■ Work instructions ■
Copy the rows below word for word, starting at the first line and stopping after the line that contains "關懷官兵生活 慰勉戰備辛勞馬防部司令視導高登", with that line included.

Saved data entries

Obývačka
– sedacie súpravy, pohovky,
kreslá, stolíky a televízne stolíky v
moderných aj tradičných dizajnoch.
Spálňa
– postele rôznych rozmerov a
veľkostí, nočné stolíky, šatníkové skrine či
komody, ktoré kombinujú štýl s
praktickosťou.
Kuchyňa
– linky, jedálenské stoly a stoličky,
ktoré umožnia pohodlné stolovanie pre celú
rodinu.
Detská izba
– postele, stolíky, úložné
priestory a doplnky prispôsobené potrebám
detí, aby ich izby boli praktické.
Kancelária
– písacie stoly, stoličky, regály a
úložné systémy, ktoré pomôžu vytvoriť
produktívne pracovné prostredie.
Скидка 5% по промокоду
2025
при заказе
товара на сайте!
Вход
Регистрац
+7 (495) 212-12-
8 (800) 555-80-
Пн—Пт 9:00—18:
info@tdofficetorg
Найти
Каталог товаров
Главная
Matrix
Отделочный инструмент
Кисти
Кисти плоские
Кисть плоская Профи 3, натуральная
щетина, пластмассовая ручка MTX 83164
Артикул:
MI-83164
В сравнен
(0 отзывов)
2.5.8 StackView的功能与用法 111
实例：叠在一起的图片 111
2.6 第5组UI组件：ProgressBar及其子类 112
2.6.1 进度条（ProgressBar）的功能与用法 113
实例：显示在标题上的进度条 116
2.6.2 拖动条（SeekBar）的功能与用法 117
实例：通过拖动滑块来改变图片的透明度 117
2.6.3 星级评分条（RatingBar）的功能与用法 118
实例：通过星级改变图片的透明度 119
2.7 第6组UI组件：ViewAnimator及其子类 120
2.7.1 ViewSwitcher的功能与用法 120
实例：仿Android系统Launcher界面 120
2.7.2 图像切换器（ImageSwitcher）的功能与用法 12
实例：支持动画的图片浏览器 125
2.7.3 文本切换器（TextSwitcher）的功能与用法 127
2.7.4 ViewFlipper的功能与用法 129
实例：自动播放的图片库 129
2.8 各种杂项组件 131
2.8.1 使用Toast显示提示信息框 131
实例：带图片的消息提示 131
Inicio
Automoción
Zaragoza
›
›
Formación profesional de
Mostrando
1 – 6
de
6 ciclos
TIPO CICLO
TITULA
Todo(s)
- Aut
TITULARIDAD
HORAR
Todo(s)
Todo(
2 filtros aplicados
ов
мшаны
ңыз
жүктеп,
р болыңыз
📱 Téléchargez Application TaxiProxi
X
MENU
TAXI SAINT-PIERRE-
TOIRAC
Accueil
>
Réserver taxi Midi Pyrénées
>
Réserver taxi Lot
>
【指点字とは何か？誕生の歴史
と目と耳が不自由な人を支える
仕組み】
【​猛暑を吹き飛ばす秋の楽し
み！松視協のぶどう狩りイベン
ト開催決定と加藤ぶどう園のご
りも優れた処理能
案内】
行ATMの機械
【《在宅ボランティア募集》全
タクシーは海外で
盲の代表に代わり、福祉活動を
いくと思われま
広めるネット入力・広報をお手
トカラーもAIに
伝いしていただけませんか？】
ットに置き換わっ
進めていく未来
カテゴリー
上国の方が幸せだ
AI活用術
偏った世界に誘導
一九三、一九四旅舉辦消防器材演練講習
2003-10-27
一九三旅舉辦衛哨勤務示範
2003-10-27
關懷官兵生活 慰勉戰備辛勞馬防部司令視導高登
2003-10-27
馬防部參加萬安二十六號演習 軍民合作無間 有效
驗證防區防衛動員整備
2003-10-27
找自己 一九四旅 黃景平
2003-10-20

■ Result of this task ■
Obývačka
– sedacie súpravy, pohovky,
kreslá, stolíky a televízne stolíky v
moderných aj tradičných dizajnoch.
Spálňa
– postele rôznych rozmerov a
veľkostí, nočné stolíky, šatníkové skrine či
komody, ktoré kombinujú štýl s
praktickosťou.
Kuchyňa
– linky, jedálenské stoly a stoličky,
ktoré umožnia pohodlné stolovanie pre celú
rodinu.
Detská izba
– postele, stolíky, úložné
priestory a doplnky prispôsobené potrebám
detí, aby ich izby boli praktické.
Kancelária
– písacie stoly, stoličky, regály a
úložné systémy, ktoré pomôžu vytvoriť
produktívne pracovné prostredie.
Скидка 5% по промокоду
2025
при заказе
товара на сайте!
Вход
Регистрац
+7 (495) 212-12-
8 (800) 555-80-
Пн—Пт 9:00—18:
info@tdofficetorg
Найти
Каталог товаров
Главная
Matrix
Отделочный инструмент
Кисти
Кисти плоские
Кисть плоская Профи 3, натуральная
щетина, пластмассовая ручка MTX 83164
Артикул:
MI-83164
В сравнен
(0 отзывов)
2.5.8 StackView的功能与用法 111
实例：叠在一起的图片 111
2.6 第5组UI组件：ProgressBar及其子类 112
2.6.1 进度条（ProgressBar）的功能与用法 113
实例：显示在标题上的进度条 116
2.6.2 拖动条（SeekBar）的功能与用法 117
实例：通过拖动滑块来改变图片的透明度 117
2.6.3 星级评分条（RatingBar）的功能与用法 118
实例：通过星级改变图片的透明度 119
2.7 第6组UI组件：ViewAnimator及其子类 120
2.7.1 ViewSwitcher的功能与用法 120
实例：仿Android系统Launcher界面 120
2.7.2 图像切换器（ImageSwitcher）的功能与用法 12
实例：支持动画的图片浏览器 125
2.7.3 文本切换器（TextSwitcher）的功能与用法 127
2.7.4 ViewFlipper的功能与用法 129
实例：自动播放的图片库 129
2.8 各种杂项组件 131
2.8.1 使用Toast显示提示信息框 131
实例：带图片的消息提示 131
Inicio
Automoción
Zaragoza
›
›
Formación profesional de
Mostrando
1 – 6
de
6 ciclos
TIPO CICLO
TITULA
Todo(s)
- Aut
TITULARIDAD
HORAR
Todo(s)
Todo(
2 filtros aplicados
ов
мшаны
ңыз
жүктеп,
р болыңыз
📱 Téléchargez Application TaxiProxi
X
MENU
TAXI SAINT-PIERRE-
TOIRAC
Accueil
>
Réserver taxi Midi Pyrénées
>
Réserver taxi Lot
>
【指点字とは何か？誕生の歴史
と目と耳が不自由な人を支える
仕組み】
【​猛暑を吹き飛ばす秋の楽し
み！松視協のぶどう狩りイベン
ト開催決定と加藤ぶどう園のご
りも優れた処理能
案内】
行ATMの機械
【《在宅ボランティア募集》全
タクシーは海外で
盲の代表に代わり、福祉活動を
いくと思われま
広めるネット入力・広報をお手
トカラーもAIに
伝いしていただけませんか？】
ットに置き換わっ
進めていく未来
カテゴリー
上国の方が幸せだ
AI活用術
偏った世界に誘導
一九三、一九四旅舉辦消防器材演練講習
2003-10-27
一九三旅舉辦衛哨勤務示範
2003-10-27
關懷官兵生活 慰勉戰備辛勞馬防部司令視導高登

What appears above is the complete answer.